Defective insulin secretion and enhanced insulin action in KATP channel-deficient mice

ATP-sensitive K+ (K-ATP) channels regulate many cellular functions by linking cell metabolism to membrane potential. We have generated K-ATP channel-deficient mice by genetic disruption of Kir6,2, which forms the K+ ion-selective pore of the channel. The homozygous mice (Kir6.2(-/-)) lack K-ATP channel activity. Although the resting membrane potential and basal intracellular calcium concentrations ([Ca2+](i)) of pancreatic beta cells in Kir6.2(-/-) are significantly higher than those in control mice (Kir6.2(+/+)), neither glucose at high concentrations nor the sulfonylurea tolbutamide elicits a rise in [Ca2+]i, and no significant insulin secretion in response to either glucose or tolbutamide is found in Kir6.2(-/-), as assessed by perifusion and batch incubation of pancreatic islets, Despite the defect in glucose-induced insulin secretion, Kir6.2(-/-) show only mild impairment in glucose tolerance.

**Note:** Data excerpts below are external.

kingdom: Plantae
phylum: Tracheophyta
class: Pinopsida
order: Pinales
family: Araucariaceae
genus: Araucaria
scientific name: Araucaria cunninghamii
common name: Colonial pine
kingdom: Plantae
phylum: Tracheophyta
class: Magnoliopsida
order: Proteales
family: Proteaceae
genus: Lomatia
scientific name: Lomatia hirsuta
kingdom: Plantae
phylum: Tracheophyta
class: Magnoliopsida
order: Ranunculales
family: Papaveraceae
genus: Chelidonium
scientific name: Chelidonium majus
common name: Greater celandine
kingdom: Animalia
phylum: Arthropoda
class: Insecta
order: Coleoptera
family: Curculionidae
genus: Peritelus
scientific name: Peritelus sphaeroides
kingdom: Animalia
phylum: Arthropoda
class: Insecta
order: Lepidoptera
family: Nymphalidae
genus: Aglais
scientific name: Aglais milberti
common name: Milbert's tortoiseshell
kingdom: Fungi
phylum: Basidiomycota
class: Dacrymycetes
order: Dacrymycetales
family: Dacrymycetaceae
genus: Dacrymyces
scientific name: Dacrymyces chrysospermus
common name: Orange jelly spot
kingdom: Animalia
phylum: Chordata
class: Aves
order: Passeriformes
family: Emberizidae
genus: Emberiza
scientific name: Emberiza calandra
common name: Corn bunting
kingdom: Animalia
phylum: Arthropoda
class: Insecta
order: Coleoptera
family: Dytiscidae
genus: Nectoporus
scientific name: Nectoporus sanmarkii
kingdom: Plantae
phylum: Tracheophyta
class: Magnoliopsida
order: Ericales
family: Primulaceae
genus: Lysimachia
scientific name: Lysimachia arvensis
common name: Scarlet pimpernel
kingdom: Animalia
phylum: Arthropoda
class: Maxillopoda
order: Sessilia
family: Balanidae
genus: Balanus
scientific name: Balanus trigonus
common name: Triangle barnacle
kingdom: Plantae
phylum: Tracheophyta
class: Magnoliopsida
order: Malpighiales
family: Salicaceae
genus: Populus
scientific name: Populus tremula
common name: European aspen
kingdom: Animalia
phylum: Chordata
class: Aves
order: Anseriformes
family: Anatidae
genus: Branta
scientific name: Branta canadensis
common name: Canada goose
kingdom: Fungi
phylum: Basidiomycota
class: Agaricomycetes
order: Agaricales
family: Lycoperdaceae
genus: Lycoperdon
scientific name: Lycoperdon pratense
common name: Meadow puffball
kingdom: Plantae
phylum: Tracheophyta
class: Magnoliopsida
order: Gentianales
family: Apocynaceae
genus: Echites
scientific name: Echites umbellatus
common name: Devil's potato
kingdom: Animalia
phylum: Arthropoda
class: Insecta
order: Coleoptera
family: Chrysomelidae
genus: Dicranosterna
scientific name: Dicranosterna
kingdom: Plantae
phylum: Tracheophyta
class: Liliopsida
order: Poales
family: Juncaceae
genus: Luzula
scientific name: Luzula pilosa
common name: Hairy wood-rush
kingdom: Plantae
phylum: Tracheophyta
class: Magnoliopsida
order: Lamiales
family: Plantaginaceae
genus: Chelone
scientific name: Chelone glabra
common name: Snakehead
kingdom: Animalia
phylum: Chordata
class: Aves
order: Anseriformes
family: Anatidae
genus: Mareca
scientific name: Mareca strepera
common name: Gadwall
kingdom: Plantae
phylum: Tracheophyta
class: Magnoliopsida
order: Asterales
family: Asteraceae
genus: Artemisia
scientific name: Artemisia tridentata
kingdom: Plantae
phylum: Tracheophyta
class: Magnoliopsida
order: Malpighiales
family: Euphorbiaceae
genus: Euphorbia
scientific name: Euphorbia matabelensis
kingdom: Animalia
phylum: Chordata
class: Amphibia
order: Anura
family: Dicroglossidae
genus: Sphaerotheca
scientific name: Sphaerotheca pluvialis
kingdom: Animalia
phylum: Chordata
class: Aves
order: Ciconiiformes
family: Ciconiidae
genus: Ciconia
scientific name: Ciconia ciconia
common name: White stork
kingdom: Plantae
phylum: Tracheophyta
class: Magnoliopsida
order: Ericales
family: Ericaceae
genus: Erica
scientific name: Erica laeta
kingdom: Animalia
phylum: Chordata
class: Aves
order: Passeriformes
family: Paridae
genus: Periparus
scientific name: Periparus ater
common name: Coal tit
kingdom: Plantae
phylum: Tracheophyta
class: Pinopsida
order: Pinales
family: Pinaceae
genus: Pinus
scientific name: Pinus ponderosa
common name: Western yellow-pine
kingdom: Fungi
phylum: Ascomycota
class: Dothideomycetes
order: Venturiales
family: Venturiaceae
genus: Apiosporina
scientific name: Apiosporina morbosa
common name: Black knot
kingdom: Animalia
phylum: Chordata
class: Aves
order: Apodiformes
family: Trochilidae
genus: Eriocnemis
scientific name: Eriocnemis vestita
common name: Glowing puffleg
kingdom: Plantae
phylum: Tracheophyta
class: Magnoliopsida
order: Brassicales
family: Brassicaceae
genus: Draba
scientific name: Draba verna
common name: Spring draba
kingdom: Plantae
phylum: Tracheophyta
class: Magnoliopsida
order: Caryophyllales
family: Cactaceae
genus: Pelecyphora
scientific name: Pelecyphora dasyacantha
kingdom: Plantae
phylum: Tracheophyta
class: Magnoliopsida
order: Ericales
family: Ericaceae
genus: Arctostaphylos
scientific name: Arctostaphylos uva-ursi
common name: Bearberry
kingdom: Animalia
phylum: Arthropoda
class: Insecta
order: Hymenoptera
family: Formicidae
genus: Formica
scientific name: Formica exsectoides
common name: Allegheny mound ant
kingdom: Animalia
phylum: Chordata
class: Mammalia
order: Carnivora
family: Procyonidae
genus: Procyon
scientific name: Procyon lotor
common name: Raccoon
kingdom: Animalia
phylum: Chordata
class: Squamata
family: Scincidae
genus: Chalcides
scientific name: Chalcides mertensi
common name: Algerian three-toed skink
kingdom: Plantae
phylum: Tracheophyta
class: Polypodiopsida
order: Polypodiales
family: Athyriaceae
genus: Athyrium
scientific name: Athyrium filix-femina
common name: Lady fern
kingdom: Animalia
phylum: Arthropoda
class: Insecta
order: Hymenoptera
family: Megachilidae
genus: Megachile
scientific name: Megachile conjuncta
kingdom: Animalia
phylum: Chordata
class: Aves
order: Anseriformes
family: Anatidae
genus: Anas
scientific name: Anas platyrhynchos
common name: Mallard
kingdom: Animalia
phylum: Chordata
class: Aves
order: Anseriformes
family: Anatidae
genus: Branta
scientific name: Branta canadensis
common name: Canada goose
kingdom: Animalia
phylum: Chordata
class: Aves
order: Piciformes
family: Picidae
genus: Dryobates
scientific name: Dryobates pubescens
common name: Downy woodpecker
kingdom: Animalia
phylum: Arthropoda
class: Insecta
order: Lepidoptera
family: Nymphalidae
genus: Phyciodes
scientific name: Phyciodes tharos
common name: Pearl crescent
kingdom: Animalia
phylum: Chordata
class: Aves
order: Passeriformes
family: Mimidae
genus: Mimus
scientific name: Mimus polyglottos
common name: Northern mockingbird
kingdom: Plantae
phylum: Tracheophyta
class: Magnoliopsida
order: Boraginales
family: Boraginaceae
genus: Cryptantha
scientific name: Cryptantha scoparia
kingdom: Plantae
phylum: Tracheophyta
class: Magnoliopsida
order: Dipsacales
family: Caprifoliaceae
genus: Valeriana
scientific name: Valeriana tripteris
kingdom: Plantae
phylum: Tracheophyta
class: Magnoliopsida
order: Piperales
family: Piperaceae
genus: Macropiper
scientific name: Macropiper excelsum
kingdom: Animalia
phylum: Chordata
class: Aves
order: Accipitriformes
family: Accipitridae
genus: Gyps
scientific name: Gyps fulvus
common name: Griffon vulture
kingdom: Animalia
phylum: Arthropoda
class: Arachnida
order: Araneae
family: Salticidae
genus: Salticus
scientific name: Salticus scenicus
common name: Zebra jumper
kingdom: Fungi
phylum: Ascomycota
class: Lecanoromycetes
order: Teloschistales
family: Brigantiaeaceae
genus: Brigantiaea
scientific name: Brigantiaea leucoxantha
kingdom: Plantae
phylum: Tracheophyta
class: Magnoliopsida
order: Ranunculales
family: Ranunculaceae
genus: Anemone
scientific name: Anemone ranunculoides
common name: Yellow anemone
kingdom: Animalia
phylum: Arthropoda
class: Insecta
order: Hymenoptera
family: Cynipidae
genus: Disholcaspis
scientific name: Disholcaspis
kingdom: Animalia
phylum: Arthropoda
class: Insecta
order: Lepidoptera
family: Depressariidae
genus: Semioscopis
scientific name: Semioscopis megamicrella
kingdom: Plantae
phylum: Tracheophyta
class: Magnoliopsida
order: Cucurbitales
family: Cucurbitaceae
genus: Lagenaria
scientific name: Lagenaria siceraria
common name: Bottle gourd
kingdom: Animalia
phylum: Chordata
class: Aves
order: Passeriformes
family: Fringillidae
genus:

The glucose-lowering effect of insulin, as assessed by an insulin tolerance test, is increased significantly in Kir6.2(-/-), which could protect Kir6.2(-/-) from developing hyperglycemia, Our data indicate that the K-ATP channel in pancreatic beta cells is a key regulator of both glucose- and sulfonylurea-induced insulin secretion and suggest also that the K-ATP channel in skeletal muscle might be involved in insulin action.